_What the task asks:_ Copy the data below word for word, line by line, and leave out the pictures.

Saved data entries

☆ ☆ ☆ ☆ ☆

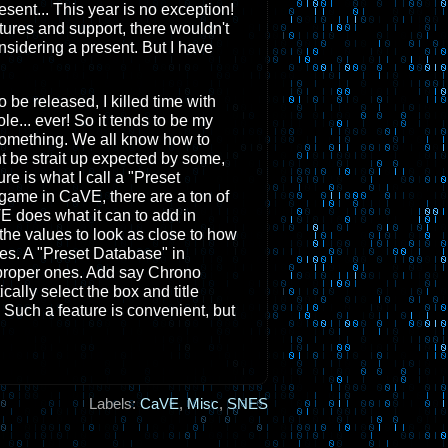
esent... This year is no exception!
ures and support, there wouldn't
nsidering a present. But I have
be released, I killed time with
e... ever! So it tends to be my
d something. We all know how to
ht be strait up expected by some,
ture is what I call a "Preset
game in CaVE, there are a ton of
E does what it can to add in
 the values to look as close to how
es. A "Preset Database" in
e proper ones. Add say Chrono
cally select the box and title
c. Such a feature is convenient, but
Labels:
CaVE
,
Misc
,
SNES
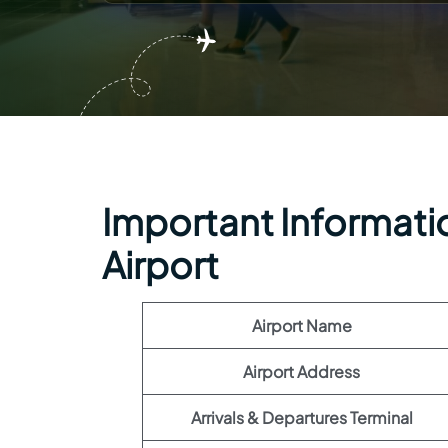
Important Informatio
Airport
Airport Name
Airport Address
Arrivals & Departures Terminal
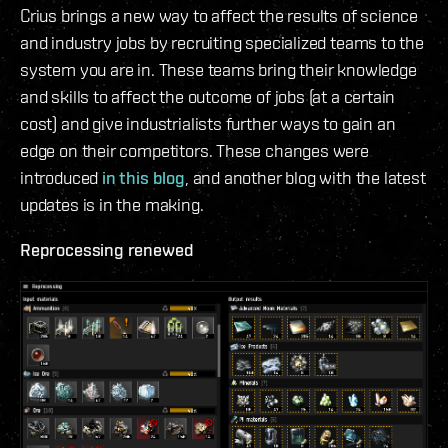
Crius brings a new way to affect the results of science
and industry jobs by recruiting specialized teams to the
system you are in. These teams bring their knowledge
and skills to affect the outcome of jobs (at a certain
cost) and give industrialists further ways to gain an
edge on their competitors. These changes were
introduced
in this blog
, and another blog with the latest
updates is in the making.
Reprocessing renewed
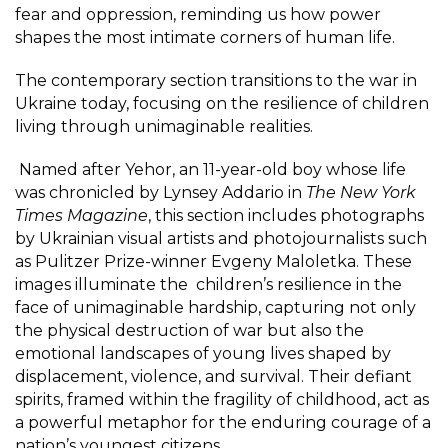
fear and oppression, reminding us how power
shapes the most intimate corners of human life.
The contemporary section transitions to the war in
Ukraine today, focusing on the resilience of children
living through unimaginable realities.
Named after Yehor, an 11-year-old boy whose life
was chronicled by Lynsey Addario
in
The New York
Times Magazine
, this section includes photographs
by Ukrainian visual artists and photojournalists such
as Pulitzer Prize-winner Evgeny Maloletka. These
images illuminate the children’s resilience in the
face of unimaginable hardship, capturing not only
the physical destruction of war but also the
emotional landscapes of young lives shaped by
displacement, violence, and survival. Their defiant
spirits, framed within the fragility of childhood, act as
a powerful metaphor for the enduring courage of a
nation’s youngest citizens.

☆ ☆ ☆ ☆ ☆

_Answer for this exercise:_
esent... This year is no exception!
ures and support, there wouldn't
nsidering a present. But I have
be released, I killed time with
e... ever! So it tends to be my
d something. We all know how to
ht be strait up expected by some,
ture is what I call a "Preset
game in CaVE, there are a ton of
E does what it can to add in
 the values to look as close to how
es. A "Preset Database" in
e proper ones. Add say Chrono
cally select the box and title
c. Such a feature is convenient, but
Labels:
CaVE
,
Misc
,
SNES
Important Informatio
Airport
Airport Name
Airport Address
Arrivals & Departures Terminal
Crius brings a new way to affect the results of science
and industry jobs by recruiting specialized teams to the
system you are in. These teams bring their knowledge
and skills to affect the outcome of jobs (at a certain
cost) and give industrialists further ways to gain an
edge on their competitors. These changes were
introduced
in this blog
, and another blog with the latest
updates is in the making.
Reprocessing renewed
fear and oppression, reminding us how power
shapes the most intimate corners of human life.
The contemporary section transitions to the war in
Ukraine today, focusing on the resilience of children
living through unimaginable realities.
Named after Yehor, an 11-year-old boy whose life
was chronicled by Lynsey Addario
in
The New York
Times Magazine
, this section includes photographs
by Ukrainian visual artists and photojournalists such
as Pulitzer Prize-winner Evgeny Maloletka. These
images illuminate the children’s resilience in the
face of unimaginable hardship, capturing not only
the physical destruction of war but also the
emotional landscapes of young lives shaped by
displacement, violence, and survival. Their defiant
spirits, framed within the fragility of childhood, act as
a powerful metaphor for the enduring courage of a
nation’s youngest citizens.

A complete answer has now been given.